At this point, AJ decided she needed a lawyer. She contacted Latrice Westbrooks, who knew she had to act fast because AJ’s daughter’s pregnancy was approaching the end of the first trimester, and mother and daughter were concerned that it might soon become more difficult for her daughter to obtain an abortion at a local clinic.

Despite multiple phone calls, Crampton never replied to Westbrooks. Ultimately, she had to draw up legal paperwork to prove to the clinic that Crampton was not AJ’s daughter’s legal representative, and that the document the girl had signed was not legally binding. As soon as the clinic was satisfied that it was legally able to do so, staff provided AJ’s daughter with her abortion.

Westbrooks says the clinic’s cautious response was understandable, given the threats they had received and the general atmosphere of intimidation currently surrounding abortion care, especially in the South.

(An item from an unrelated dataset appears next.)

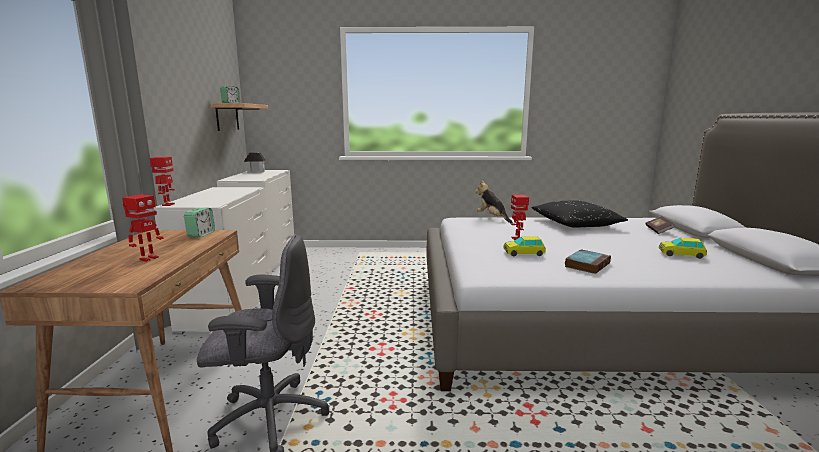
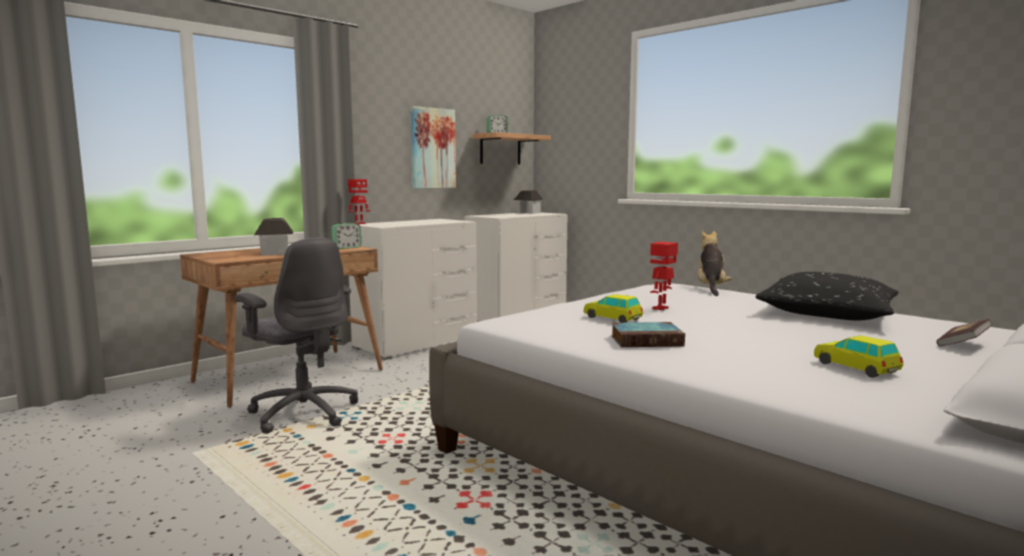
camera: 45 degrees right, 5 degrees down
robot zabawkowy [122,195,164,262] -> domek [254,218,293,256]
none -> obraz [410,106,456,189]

However, she says that the tactics used by the various anti-choice activists are alarming.

“My main concern here is that a minor was taken advantage of, and that school officials took the decision out of the hands of the parent and guardian and took it upon themselves to make a health-care decision on their behalf,” Westbrooks told Rewire. “It’s important for people to know that they have a choice to change their mind—whether it’s to keep their child or terminate their pregnancy—and not to let someone force them into making any kind of health-care decision.”

Westbrooks said that her client does not currently plan to take legal action against the school; neither the school nor the district replied to Rewire’s requests for comment.

While AJ’s daughter eventually obtained the care she wanted, AJ says the situation took a toll on her. Throughout the course of less than a month, AJ found herself threatened by police, and ensnared in a web of anonymous strangers who sought to impose their own ideological views on her daughter’s life.

“I’m truly a strong person,” she told Rewire, “but that really got the best of me.”